▶ [WORK REQUEST]: Pull out each line of the records that contains the string "garantias", and match it with case taken into account.

%%

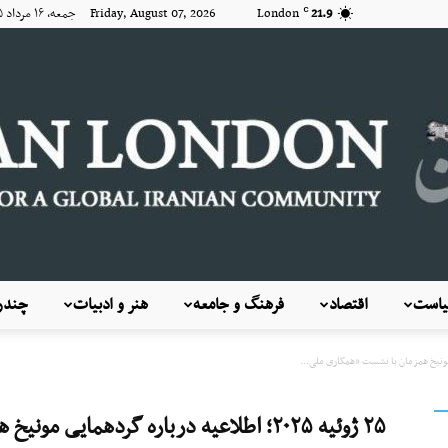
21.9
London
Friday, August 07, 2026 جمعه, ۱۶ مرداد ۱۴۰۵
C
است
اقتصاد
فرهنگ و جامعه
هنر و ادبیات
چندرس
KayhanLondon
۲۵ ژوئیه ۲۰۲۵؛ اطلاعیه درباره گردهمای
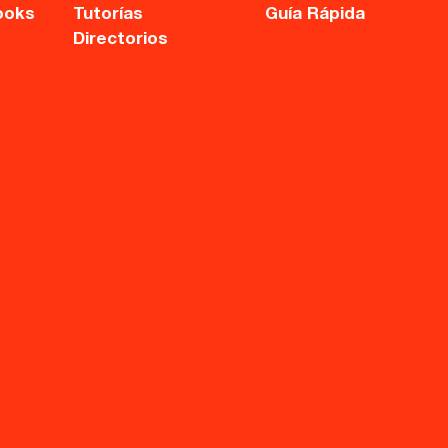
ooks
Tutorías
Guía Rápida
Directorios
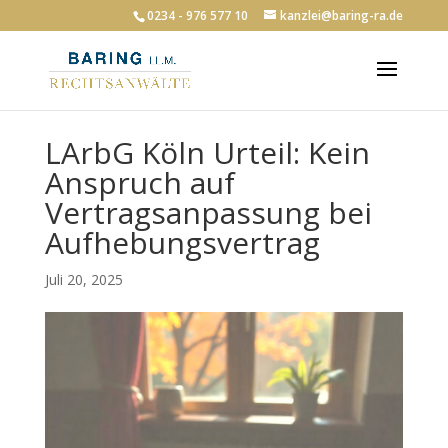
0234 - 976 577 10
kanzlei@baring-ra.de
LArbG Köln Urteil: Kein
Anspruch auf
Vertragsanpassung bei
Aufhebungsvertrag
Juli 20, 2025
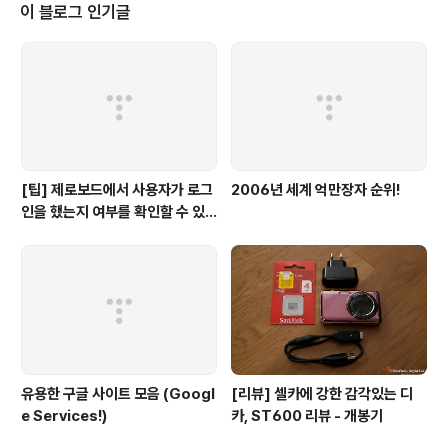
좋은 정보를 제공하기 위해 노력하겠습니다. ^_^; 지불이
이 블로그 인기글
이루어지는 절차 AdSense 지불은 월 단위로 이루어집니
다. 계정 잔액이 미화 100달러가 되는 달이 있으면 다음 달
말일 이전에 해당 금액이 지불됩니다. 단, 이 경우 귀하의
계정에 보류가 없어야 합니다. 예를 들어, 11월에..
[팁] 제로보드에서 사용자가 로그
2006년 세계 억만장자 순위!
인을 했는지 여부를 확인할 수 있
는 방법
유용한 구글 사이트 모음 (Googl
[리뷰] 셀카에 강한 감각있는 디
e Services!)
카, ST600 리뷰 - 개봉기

%%
%%

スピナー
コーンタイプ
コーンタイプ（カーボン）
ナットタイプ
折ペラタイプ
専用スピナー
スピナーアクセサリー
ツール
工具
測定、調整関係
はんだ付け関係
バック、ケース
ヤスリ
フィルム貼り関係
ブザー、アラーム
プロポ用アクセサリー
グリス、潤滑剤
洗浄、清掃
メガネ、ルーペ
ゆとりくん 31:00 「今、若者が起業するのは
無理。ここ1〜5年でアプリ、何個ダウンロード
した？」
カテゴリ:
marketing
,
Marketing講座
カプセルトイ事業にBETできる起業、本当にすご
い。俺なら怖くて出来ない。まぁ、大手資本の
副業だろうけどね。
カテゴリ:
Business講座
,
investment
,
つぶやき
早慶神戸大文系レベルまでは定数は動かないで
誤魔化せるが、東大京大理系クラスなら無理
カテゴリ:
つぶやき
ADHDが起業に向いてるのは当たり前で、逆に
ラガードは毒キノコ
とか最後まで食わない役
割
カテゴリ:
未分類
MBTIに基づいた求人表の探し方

%%
%%

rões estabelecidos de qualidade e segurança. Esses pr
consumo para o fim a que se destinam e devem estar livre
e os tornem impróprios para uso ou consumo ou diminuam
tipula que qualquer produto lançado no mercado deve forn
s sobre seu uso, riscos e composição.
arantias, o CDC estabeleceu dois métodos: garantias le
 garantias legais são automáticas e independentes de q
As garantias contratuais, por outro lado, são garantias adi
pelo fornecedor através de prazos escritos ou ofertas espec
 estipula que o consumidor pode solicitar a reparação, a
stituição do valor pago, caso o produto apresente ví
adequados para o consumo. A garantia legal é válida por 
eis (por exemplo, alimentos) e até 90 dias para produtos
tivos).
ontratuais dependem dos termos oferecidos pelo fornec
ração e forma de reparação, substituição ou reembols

%%

▶ [EXERCISE RESPONSE]:
arantias, o CDC estabeleceu dois métodos: garantias le
 garantias legais são automáticas e independentes de q
As garantias contratuais, por outro lado, são garantias adi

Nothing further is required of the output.